1 Décembre 2007 , Rédigé par daniel Publié dans #Blog à part

Le temps mène la vie dure à ceux qui veulent le tuer. (Jacques Prévert « Fracas »).
 
Au-delà du bon mot du poète dialoguiste, il me semble que la formule est assez juste. Ceux qui ont la chance d’être bien, voire très bien, dans leur job, ceux qui n’ont jamais connu l’angoisse du chômage et des fins de mois trop difficiles ; ceux qui ont eu de vraies satisfactions, obtenu une certaine reconnaissance, enfin, bref, tous ceux pour qui le mot travail n’est pas un cauchemar…..et bien tous ceux là sont des veinards, en quelque sorte des privilégiés, et j’en suis. J’ajoute même à cette liste, ceux qui ont su utiliser les difficultés rencontrées, les injustices combattues pour en faire des moteurs de lutte. Le travail, me semble t-il, c’est d’ailleurs avant tout ça : la lutte…… et quand il s’agit de luttes d’équipe, de luttes collectives pour la réussite d’un projet, d’un ouvrage que l’on bâtit, des luttes pour créer ou maintenir des emplois ou pour obtenir une juste répartition des résultats c’est encore plus beau. Bien sûr il y a aussi, dans la famille lutteur, les luttes individuelles au détriment des autres ou des luttes trop corporatistes, c’est le revers de la médaille mais il faut faire avec. Ceux qui sont mal au travail sont le plus souvent ceux qui refusent ou renoncent à se battre.

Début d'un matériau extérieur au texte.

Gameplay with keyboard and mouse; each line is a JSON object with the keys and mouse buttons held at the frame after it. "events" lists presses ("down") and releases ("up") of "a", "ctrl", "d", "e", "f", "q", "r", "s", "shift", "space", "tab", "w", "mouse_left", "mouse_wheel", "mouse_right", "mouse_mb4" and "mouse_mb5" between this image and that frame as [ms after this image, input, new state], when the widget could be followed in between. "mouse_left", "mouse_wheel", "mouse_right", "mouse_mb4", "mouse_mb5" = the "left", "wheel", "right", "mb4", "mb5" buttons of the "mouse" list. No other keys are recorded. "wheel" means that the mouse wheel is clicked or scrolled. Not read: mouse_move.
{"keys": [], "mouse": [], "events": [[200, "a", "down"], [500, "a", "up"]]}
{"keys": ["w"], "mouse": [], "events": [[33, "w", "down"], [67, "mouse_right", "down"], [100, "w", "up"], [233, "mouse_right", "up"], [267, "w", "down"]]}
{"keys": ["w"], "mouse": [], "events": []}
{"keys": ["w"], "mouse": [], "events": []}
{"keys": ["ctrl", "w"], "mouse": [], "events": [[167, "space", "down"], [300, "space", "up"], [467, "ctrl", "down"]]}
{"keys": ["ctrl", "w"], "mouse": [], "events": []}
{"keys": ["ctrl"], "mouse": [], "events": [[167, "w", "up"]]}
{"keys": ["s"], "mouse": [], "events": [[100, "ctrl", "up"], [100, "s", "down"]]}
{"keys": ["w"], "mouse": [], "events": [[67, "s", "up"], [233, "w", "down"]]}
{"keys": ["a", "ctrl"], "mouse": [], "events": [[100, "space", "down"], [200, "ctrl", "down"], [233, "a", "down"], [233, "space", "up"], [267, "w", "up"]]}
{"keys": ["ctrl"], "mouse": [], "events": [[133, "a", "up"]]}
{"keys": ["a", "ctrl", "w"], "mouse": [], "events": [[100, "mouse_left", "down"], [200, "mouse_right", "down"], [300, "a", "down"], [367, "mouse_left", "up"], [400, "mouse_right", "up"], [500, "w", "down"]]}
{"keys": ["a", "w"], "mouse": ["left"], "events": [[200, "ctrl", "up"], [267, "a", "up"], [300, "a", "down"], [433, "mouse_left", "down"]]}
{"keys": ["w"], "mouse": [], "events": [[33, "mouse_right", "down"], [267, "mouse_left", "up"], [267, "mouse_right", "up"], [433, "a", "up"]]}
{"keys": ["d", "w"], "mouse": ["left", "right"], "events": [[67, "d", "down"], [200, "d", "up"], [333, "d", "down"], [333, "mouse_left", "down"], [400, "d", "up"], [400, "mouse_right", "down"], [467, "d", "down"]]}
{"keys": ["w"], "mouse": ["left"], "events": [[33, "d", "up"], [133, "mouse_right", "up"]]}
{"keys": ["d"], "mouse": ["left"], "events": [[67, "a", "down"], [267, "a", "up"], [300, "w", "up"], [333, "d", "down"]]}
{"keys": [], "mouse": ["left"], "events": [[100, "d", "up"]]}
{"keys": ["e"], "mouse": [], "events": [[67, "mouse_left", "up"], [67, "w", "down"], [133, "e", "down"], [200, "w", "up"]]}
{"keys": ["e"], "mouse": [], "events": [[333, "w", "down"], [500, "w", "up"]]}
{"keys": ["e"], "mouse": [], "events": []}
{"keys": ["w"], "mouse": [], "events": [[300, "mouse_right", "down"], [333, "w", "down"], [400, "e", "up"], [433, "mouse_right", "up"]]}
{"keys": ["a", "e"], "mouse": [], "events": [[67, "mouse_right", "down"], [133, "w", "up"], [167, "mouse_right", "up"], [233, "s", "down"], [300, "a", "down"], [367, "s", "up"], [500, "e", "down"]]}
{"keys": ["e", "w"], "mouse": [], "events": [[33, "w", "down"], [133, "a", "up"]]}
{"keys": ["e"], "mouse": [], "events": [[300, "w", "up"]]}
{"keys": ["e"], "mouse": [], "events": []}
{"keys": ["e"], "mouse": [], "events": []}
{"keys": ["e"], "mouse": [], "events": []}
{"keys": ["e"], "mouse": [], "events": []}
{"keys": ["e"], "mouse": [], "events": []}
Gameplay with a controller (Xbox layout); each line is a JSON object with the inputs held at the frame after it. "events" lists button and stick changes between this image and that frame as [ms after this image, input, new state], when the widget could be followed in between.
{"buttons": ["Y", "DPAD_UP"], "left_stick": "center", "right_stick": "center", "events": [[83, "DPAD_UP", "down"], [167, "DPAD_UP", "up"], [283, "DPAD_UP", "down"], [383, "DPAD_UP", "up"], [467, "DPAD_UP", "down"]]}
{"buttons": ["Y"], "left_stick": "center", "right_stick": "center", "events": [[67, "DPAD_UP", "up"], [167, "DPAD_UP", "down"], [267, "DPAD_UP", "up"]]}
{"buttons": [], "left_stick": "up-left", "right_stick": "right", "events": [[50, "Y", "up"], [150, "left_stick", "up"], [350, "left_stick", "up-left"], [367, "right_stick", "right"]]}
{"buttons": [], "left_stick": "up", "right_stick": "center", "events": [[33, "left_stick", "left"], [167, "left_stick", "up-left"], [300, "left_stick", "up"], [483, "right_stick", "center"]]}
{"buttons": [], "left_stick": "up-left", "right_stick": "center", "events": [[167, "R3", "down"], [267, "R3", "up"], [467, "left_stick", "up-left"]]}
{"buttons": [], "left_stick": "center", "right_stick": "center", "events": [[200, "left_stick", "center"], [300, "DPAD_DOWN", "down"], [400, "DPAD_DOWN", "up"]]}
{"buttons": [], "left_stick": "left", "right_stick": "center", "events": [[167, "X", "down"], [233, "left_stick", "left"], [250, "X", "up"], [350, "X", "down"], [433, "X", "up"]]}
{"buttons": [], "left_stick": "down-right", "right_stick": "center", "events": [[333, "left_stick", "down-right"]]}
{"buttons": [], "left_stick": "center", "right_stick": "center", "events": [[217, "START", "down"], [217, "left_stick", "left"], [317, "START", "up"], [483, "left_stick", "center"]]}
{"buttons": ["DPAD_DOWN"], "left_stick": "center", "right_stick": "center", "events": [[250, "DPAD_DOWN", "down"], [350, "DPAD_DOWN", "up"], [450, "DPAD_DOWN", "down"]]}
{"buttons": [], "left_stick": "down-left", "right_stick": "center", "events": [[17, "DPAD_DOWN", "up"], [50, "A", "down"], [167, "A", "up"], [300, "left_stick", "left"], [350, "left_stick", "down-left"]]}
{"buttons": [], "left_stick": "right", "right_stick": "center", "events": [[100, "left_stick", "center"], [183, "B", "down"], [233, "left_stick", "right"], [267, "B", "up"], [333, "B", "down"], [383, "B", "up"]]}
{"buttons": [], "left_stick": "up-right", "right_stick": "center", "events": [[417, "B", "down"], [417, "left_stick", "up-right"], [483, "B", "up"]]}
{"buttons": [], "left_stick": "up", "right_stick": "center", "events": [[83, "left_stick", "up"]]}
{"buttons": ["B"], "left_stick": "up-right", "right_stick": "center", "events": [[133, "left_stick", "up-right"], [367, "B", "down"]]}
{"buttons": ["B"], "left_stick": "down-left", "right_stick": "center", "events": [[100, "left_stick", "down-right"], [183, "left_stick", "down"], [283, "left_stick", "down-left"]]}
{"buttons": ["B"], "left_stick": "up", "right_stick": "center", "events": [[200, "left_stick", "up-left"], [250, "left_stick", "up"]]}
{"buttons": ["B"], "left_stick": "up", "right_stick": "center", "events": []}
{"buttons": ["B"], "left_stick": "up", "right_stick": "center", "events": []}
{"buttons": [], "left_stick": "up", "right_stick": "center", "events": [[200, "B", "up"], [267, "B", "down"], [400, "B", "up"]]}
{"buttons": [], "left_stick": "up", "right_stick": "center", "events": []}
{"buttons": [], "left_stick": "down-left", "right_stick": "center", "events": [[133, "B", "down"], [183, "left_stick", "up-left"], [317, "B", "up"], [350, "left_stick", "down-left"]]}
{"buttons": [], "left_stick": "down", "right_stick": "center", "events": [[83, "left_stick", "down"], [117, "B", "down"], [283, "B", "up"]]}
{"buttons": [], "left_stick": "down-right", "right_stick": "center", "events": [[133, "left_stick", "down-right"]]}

Un constat toutefois un peu amer au bout du chemin des luttes : putain que 40 ans de vie professionnelle, ça passe vite, trop vite…..mais si on regarde autour de soi et qu’on a une pensée pour ceux pour qui le travail ou l’absence de travail n’est qu’angoisse ou galère….n’est-ce pas finalement un moindre mal ?  
 
Vendredi 1er décembre 1967, il y a 40 ans, aujourd’hui : Je devais me présenter à 8 H 30 au 1er étage de ce grand bâtiment parisien du B.I.B.T.P. (Bureau d’Ingénierie du Bâtiment et des Travaux Publics.) au service Sol Recherche où je venais d’être embauché. J’étais, sans doute, un peu en avance et ne voyant personne dans les bureaux, j’ai poussé la porte du laboratoire. Devant un établi il y avait un vieux monsieur très occupé ; m’apercevant, il m’a demandé, d’une voix nasillarde et avec un fort accent parigot, si j’étais bien le nouveau qui était annoncé. Lui ayant répondu par l’affirmatif, le père Cantet me régla mon compte d’une tirade vacharde que j’ai gardée en mémoire : « Ben, le môme, tu dois être du genre vachement courageux pour commencer ta semaine un vendredi ».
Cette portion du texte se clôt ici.